In his treatise on the joyous character of Christ, Are You Fun to Live With? (1968), Lionel Whiston described our Lord thusly: “Wherever He went, Jesus radiated confidence” (p.32). Jesus was fun to live with. He was invited to weddings and even to the homes of Pharisees on one extreme and tax collectors on the other. He lit up a room just by entering. So, if we follow a Savior who was fun to live with, are we?
Religiosity and a perverted sense of ‘rightness’ have distracted us from our task of being light to a dark world, and of being called to be genuine friends. Instead, we have fallen victim to our culture’s ‘selfie’ mentality and have reversed the camera of our mind to focus in a direction that leads us toward depression rather than to joyous purpose. If we are not careful, we can easily find ourselves immobilized by our inwardly developed fears. Instead of being the light of the world, I am convinced that if we were to interview outsiders, more would deduce that we were not much fun to live with, than that we were.

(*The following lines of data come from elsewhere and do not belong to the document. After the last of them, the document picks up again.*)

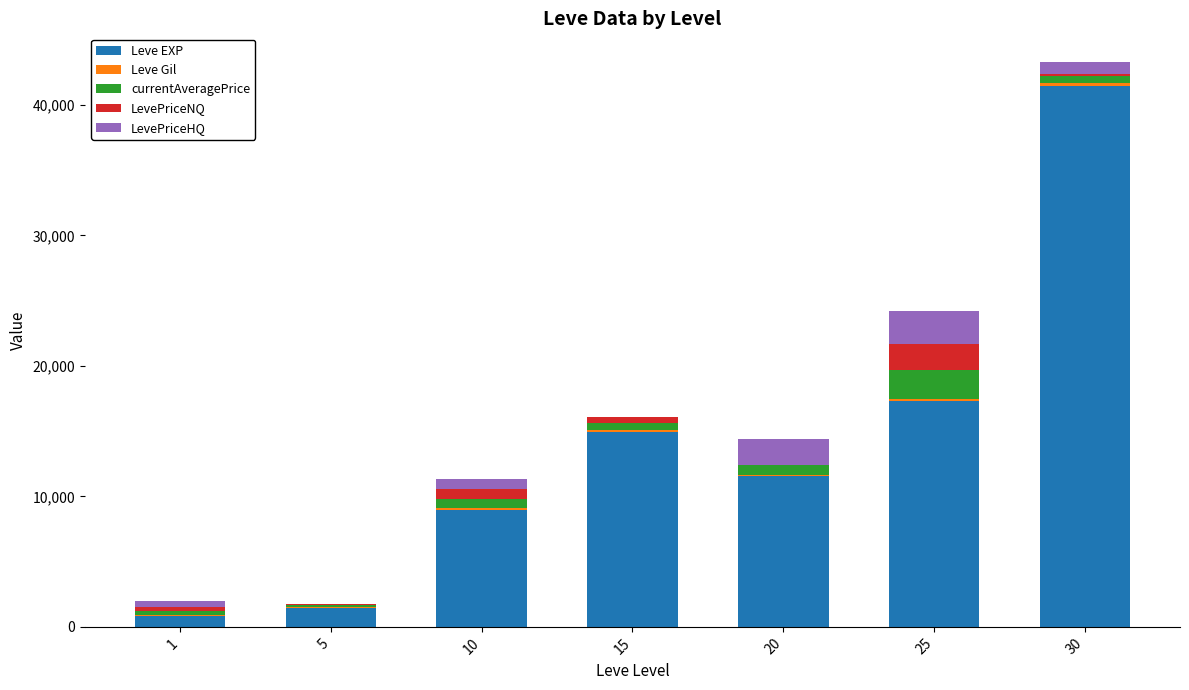

At which category is the sum across all series the highest?

30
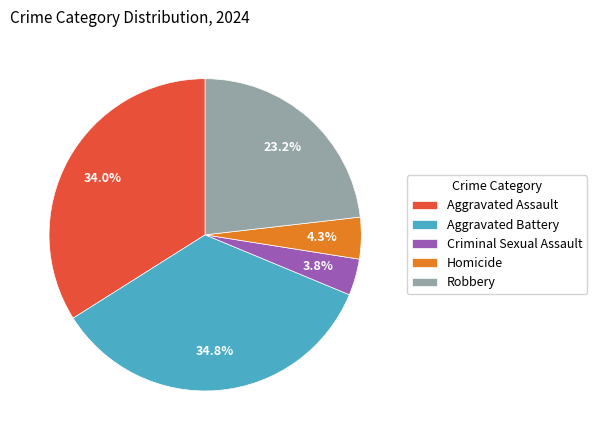

Rank the categories by value from highest to lowest.

Aggravated Battery, Aggravated Assault, Robbery, Homicide, Criminal Sexual Assault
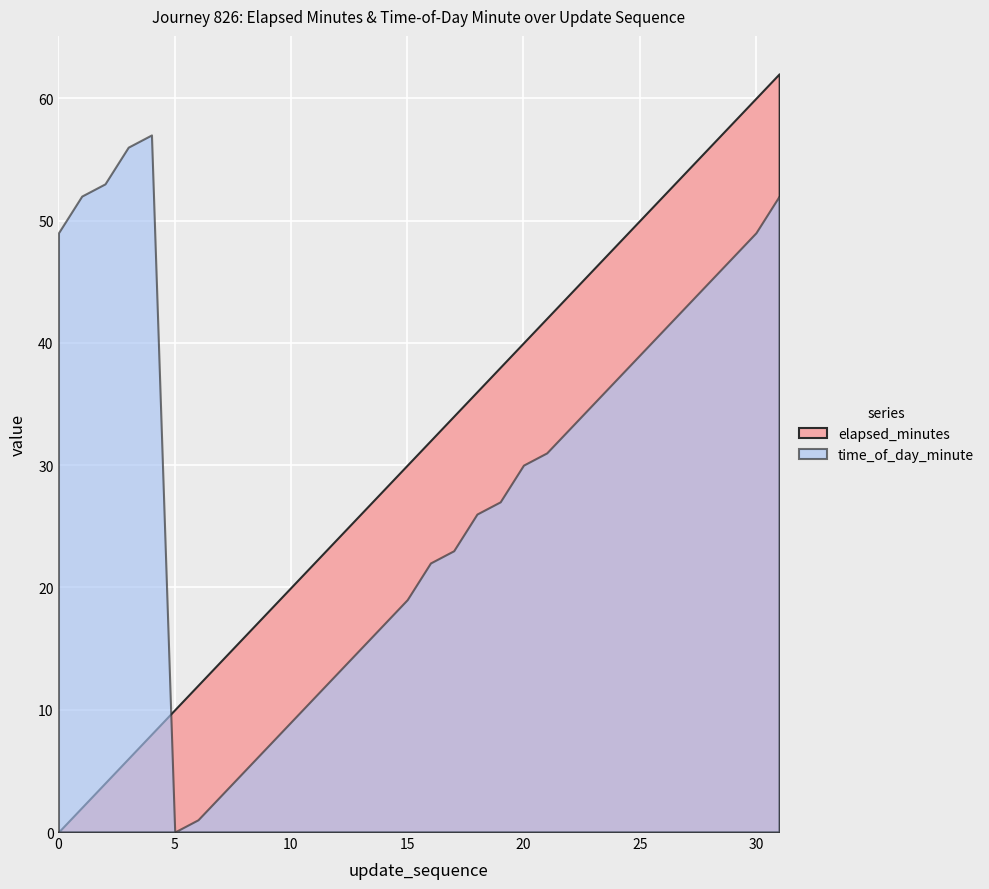

What are all the series names shown in the legend?

elapsed_minutes, time_of_day_minute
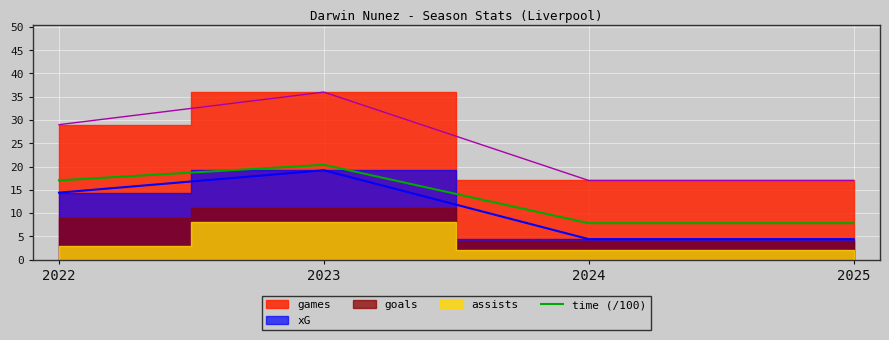

The time (/100) series shows 12.2 at 2025. True or false?

False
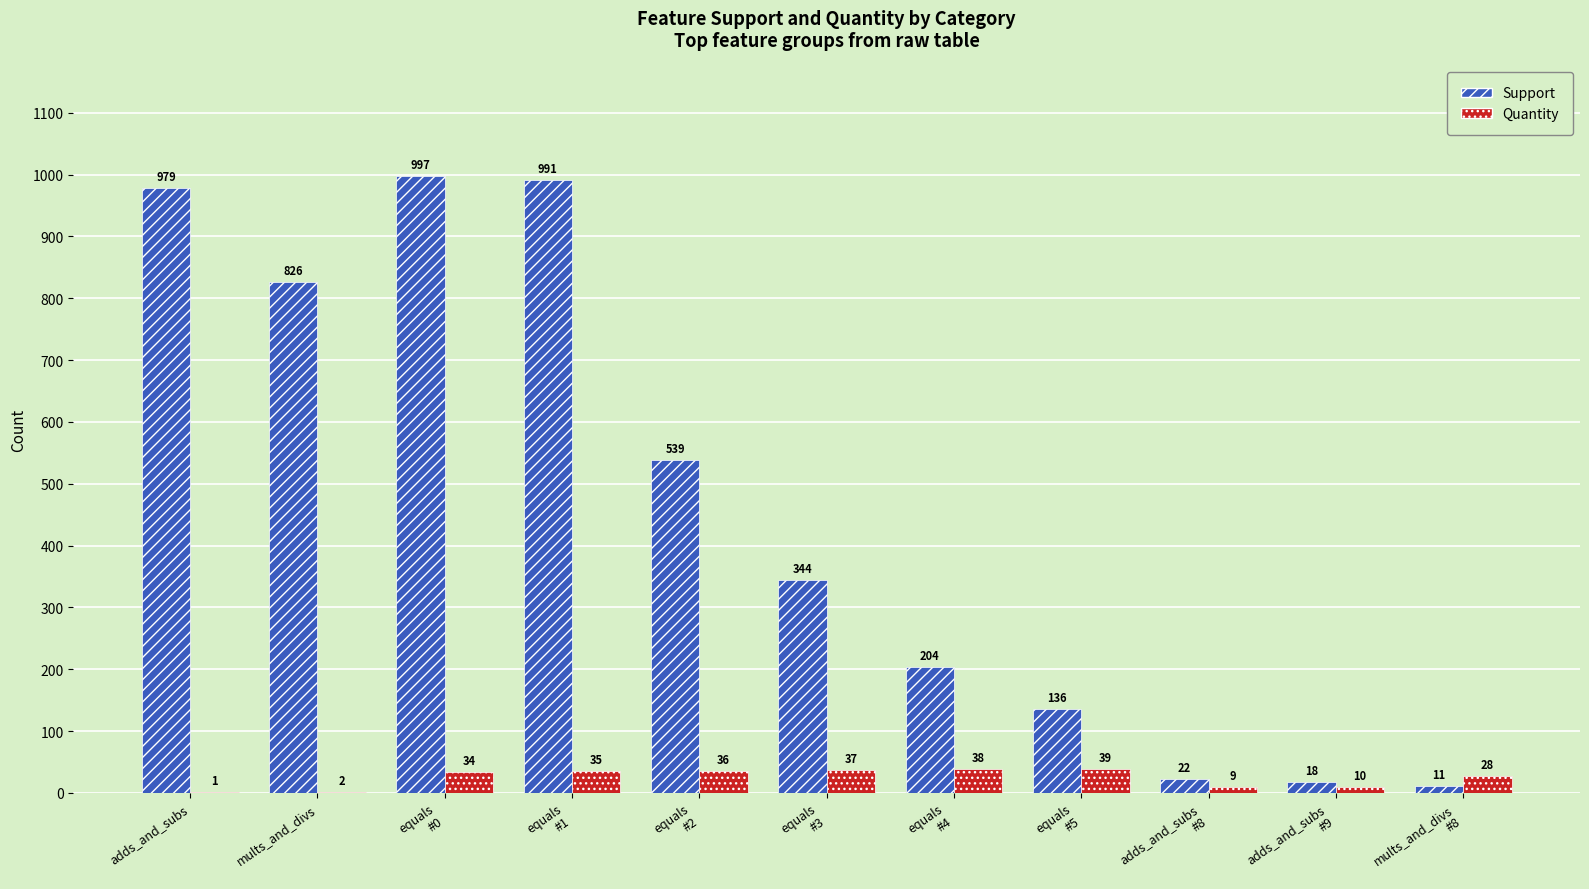

Which series has the largest total across all categories?

Support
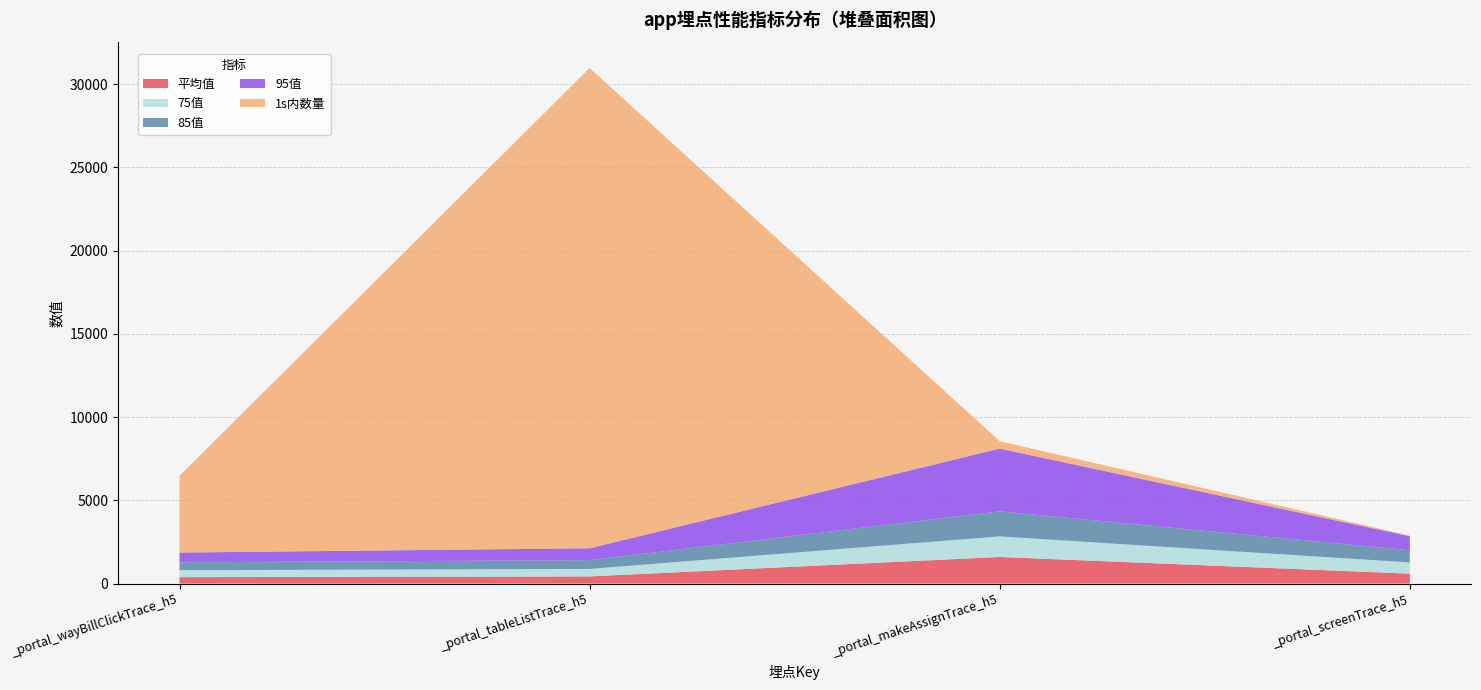

How many times do 1s内数量 and 95值 cross each other?

1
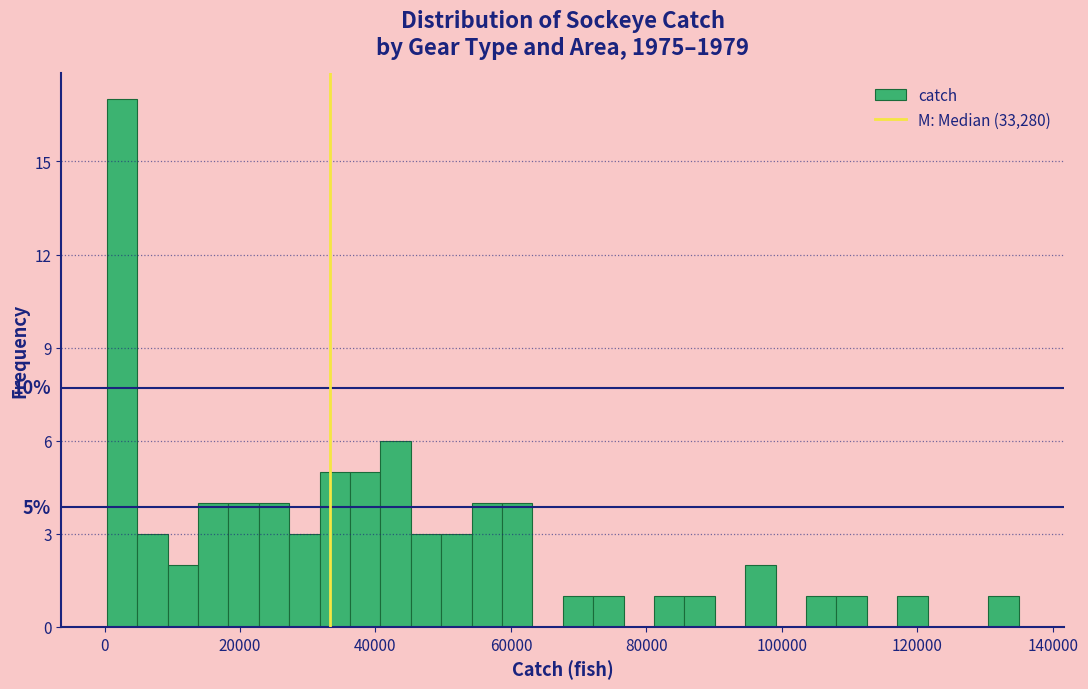

Around what value on the x-axis is the tallest bar? Give the approximate position of its centre, as read against the axis.

2000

How can we fix it? America’s “Me generation” has proven contagious to the rest of the population. If I am not careful, I can easily find myself depressed when I have centered my attention on me and on my situation. According to <teensuicidestatistics.com> a University of Texas study has found that 75% of teen suicide victims are depressed. But we follow a Savior who longs for ‘His joy to be in us so that our joy will be complete’ (John 15:11). We study the teachings of Paul who, while bound by chains told us to “Rejoice in the Lord always” (Phil. 4:4). Depression should not be a major problem in the body of Christ but it is becoming so. Self-focus is self-destructive.
We have forgotten that it is more blessed to give of ourselves than it is to receive (Acts 20:35). We have neglected to consider others and their needs more highly than we view our own (Phil 2:3-4). Consequently, our self-focus has accomplished in our hearts the same thing it has been doing in the lives of others. We have gotten to the point that we cannot see past ourselves and our ‘needs.’ Our pursuit of happiness has been unsuccessful as it always is. Jesus never pursued happiness. Rather, He sacrificed Himself to bless others and joy came to Him. As we choose to follow His example, we will find ourselves similarly blessed. Yes, the multiplied blessings that come to His disciples are accompanied by persecutions (Mark 10:29-30) and by fears. But joy and a refreshing spirit are the nature of Christ-followers. Our Savior has called us to be the light of the world. He was fun to live with and has called us to continue His work. Let’s go for it.